Start of Excerpt provided

Relational, flexible, and deeply committed to genuine education.
Toro Tutoring is the work of a single dedicated educator who has spent years working with students across a wide range of ages, subjects, and learning situations. The experience is broad — from teaching young children the building blocks of reading and arithmetic, to guiding high school students through demanding discussions in theology, history, economics, and literature.
What distinguishes this work is not a list of credentials. It is the ability to read a student — to understand what they need, how they receive instruction, and what it takes to actually reach them. Some students need slow, patient repetition. Others need someone who will engage them seriously, challenge their thinking, and refuse to let them be passive. Both kinds of students have found their footing here.
Instruction has taken place in homes, libraries, parks, and college campuses — and beyond the classroom, through nature walks, museum visits, science centers, and even monastic communities. Education, properly understood, is not confined to a desk.
A commitment to Christian worldview integration runs throughout. This is not a matter of adding a devotional to a math lesson — it is a conviction that all of knowledge is unified under God's sovereignty, and that the best education takes that seriously. This conviction is offered with genuine hospitality toward families of all backgrounds.
Elementary through high school, foundational to advanced.
Connecting with students personally, not just instructionally.
Home, library, campus, outdoors, or online — whatever serves best.
Especially effective with students who need a slower, more careful pace.
Reformed Christian convictions held with warmth and openness.
Instruction and involvement shaped around what the family actually needs.
Education is not job preparation. It is not test preparation. It is formation — the shaping of a whole person toward wisdom, virtue, and genuine capability in the world.

End of Excerpt provided

Problem details:
Continue the Toro Tutoring description, starting after its last sentence.

Start of Input data

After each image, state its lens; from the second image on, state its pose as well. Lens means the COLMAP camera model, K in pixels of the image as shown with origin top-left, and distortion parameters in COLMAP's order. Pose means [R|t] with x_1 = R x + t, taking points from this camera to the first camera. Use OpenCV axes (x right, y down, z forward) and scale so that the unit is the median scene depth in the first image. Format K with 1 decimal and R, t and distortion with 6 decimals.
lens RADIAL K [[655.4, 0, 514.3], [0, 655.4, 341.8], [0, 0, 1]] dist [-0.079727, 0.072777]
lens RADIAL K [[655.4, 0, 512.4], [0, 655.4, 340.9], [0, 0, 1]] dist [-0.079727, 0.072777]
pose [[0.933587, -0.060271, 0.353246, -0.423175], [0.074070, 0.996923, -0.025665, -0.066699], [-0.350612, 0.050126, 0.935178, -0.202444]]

End of Input data

Result:
"The goal is not a student who can answer the question. The goal is a student who can ask better ones."
This means taking subjects seriously — not as boxes to check, but as windows into reality. History is not a sequence of dates; it is the story of real people making real choices in God's world. Literature is not a vocabulary exercise; it is an encounter with how human beings have tried to understand themselves and their place in things.
Grammar, mathematics, and science all have their own integrity and their own beauty. Learning to attend to them carefully is itself a form of formation.
A Reformed Christian foundation provides the framework — the conviction that truth is knowable, that the world has order, and that wisdom begins with the fear of God.
Christian conviction is held with confidence and without combativeness. Families of all backgrounds are genuinely welcome.
The disciplines of human learning are not isolated from one another. History, theology, literature, and science speak to each other — and a good education helps students hear that.
What is being built in a student is not a skill set for a single season — it is a way of thinking and a way of being that will serve them for life.